Return every line of the entries below verbatim, keeping the original order.

BEGIN The records

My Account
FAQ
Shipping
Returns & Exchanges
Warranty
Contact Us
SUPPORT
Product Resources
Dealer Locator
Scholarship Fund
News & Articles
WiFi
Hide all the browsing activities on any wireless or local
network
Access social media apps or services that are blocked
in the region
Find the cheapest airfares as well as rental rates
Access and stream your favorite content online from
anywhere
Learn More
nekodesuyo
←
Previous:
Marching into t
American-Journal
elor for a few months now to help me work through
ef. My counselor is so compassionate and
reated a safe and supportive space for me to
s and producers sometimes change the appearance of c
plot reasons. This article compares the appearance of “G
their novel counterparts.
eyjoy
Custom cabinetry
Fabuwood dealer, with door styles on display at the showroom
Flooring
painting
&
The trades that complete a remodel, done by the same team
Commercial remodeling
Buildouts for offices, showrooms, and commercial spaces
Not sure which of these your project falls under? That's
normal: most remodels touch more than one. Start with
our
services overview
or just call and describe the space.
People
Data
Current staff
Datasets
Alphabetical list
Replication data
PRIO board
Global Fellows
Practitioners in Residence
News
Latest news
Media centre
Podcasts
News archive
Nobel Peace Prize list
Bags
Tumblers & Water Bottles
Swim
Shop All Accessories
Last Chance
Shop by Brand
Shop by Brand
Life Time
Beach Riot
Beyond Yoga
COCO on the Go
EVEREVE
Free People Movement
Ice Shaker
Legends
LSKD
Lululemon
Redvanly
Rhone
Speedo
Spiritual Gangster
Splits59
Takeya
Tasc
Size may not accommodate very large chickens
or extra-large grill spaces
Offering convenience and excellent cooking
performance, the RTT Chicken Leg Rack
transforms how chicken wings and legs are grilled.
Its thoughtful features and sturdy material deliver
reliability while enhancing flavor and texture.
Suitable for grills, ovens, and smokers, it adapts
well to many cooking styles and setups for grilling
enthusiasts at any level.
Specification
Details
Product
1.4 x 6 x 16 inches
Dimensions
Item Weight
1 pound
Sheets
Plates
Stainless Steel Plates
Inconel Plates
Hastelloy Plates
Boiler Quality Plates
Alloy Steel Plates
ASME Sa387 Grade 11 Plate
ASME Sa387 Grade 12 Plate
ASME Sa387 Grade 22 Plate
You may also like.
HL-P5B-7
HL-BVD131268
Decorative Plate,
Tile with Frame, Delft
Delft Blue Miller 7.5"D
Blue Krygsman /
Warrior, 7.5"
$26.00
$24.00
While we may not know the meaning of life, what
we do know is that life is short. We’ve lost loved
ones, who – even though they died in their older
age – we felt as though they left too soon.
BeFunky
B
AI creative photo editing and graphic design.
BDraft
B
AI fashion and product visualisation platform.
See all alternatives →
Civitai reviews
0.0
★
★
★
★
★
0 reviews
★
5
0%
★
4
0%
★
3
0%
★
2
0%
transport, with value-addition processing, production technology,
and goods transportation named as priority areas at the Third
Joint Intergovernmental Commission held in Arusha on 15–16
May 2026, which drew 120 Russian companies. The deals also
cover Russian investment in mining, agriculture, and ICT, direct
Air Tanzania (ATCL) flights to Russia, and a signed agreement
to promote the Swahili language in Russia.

END The records

* [Answer box]
My Account
FAQ
Shipping
Returns & Exchanges
Warranty
Contact Us
SUPPORT
Product Resources
Dealer Locator
Scholarship Fund
News & Articles
WiFi
Hide all the browsing activities on any wireless or local
network
Access social media apps or services that are blocked
in the region
Find the cheapest airfares as well as rental rates
Access and stream your favorite content online from
anywhere
Learn More
nekodesuyo
←
Previous:
Marching into t
American-Journal
elor for a few months now to help me work through
ef. My counselor is so compassionate and
reated a safe and supportive space for me to
s and producers sometimes change the appearance of c
plot reasons. This article compares the appearance of “G
their novel counterparts.
eyjoy
Custom cabinetry
Fabuwood dealer, with door styles on display at the showroom
Flooring
painting
&
The trades that complete a remodel, done by the same team
Commercial remodeling
Buildouts for offices, showrooms, and commercial spaces
Not sure which of these your project falls under? That's
normal: most remodels touch more than one. Start with
our
services overview
or just call and describe the space.
People
Data
Current staff
Datasets
Alphabetical list
Replication data
PRIO board
Global Fellows
Practitioners in Residence
News
Latest news
Media centre
Podcasts
News archive
Nobel Peace Prize list
Bags
Tumblers & Water Bottles
Swim
Shop All Accessories
Last Chance
Shop by Brand
Shop by Brand
Life Time
Beach Riot
Beyond Yoga
COCO on the Go
EVEREVE
Free People Movement
Ice Shaker
Legends
LSKD
Lululemon
Redvanly
Rhone
Speedo
Spiritual Gangster
Splits59
Takeya
Tasc
Size may not accommodate very large chickens
or extra-large grill spaces
Offering convenience and excellent cooking
performance, the RTT Chicken Leg Rack
transforms how chicken wings and legs are grilled.
Its thoughtful features and sturdy material deliver
reliability while enhancing flavor and texture.
Suitable for grills, ovens, and smokers, it adapts
well to many cooking styles and setups for grilling
enthusiasts at any level.
Specification
Details
Product
1.4 x 6 x 16 inches
Dimensions
Item Weight
1 pound
Sheets
Plates
Stainless Steel Plates
Inconel Plates
Hastelloy Plates
Boiler Quality Plates
Alloy Steel Plates
ASME Sa387 Grade 11 Plate
ASME Sa387 Grade 12 Plate
ASME Sa387 Grade 22 Plate
You may also like.
HL-P5B-7
HL-BVD131268
Decorative Plate,
Tile with Frame, Delft
Delft Blue Miller 7.5"D
Blue Krygsman /
Warrior, 7.5"
$26.00
$24.00
While we may not know the meaning of life, what
we do know is that life is short. We’ve lost loved
ones, who – even though they died in their older
age – we felt as though they left too soon.
BeFunky
B
AI creative photo editing and graphic design.
BDraft
B
AI fashion and product visualisation platform.
See all alternatives →
Civitai reviews
0.0
★
★
★
★
★
0 reviews
★
5
0%
★
4
0%
★
3
0%
★
2
0%
transport, with value-addition processing, production technology,
and goods transportation named as priority areas at the Third
Joint Intergovernmental Commission held in Arusha on 15–16
May 2026, which drew 120 Russian companies. The deals also
cover Russian investment in mining, agriculture, and ICT, direct
Air Tanzania (ATCL) flights to Russia, and a signed agreement
to promote the Swahili language in Russia.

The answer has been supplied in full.